Robert Rodi was born in 1956 in a cozy middle-class suburb of Chicago, right around the time cozy middle-class suburbs were feeling the firsts blasts of scorn from the burgeoning counterculture. Twenty-two years later, he earned a bachelor's degree in Philosophy just as the curtain went up on the hyper-materialist Reagan era. Not long afterwards, he came out of the closet just as gay men were dealt the first crushing blow of the AIDS crisis.

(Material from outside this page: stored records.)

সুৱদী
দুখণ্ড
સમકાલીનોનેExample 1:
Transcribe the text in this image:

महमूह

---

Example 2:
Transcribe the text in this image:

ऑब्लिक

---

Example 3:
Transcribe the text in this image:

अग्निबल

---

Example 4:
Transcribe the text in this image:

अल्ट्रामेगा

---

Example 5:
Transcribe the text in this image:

It was thus perhaps inevitable he turned to writing comedy. His first novel, Fag Hag, was published in 1991 and was swiftly translated into Italian, French, German, and Japanese. It was followed in quick succession by Closet Case (1992), What They Did to Princess Paragon (1994), Drag Queen (1995), Kept Boy (1997) and Bitch Goddess (2002), all from Plume Books. His latest novel, When You Were Me (2007) is published by Kensington Books.

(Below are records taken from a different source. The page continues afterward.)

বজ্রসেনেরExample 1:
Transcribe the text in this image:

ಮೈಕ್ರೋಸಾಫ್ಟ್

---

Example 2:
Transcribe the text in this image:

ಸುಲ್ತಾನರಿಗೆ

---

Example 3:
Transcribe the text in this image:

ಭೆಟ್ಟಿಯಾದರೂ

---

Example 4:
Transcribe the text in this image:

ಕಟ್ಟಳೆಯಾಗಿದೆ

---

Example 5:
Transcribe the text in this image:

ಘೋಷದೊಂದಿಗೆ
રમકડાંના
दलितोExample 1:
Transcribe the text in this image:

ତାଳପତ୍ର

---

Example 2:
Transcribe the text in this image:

Robert's shorter fiction can be found in a number of anthologies, including Men On Men 5, His, and Sandman: Book of Dreams. His novella Glad, Gladder, Gladys was serialized online at USAToday.com. His literary criticism has appeared in the pages of The Chicago Tribune, The Los Angeles Times, NewCity, and The Harvard Gay and Lesbian Review.

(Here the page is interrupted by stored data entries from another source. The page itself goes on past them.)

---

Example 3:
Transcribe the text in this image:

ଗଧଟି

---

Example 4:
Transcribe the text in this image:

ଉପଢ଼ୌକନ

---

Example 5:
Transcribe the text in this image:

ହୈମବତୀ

Robert is the creator of several comic-book series, including 4 Horsemen, Codename: Knockout, and The Crossovers. He was a founding member of the Chicago-based gay performance art troupe, The Pansy Kings, who were active throughout the 1990s, and he wrote sketches for the Live Bait Theater's revues Junk Food and Dear Jackie: The Queen of Camelot Remembered.

Robert still lives in Chicago, in a century-old Queen Anne house with his partner Jeffrey Smith and a constantly shifting number of dogs.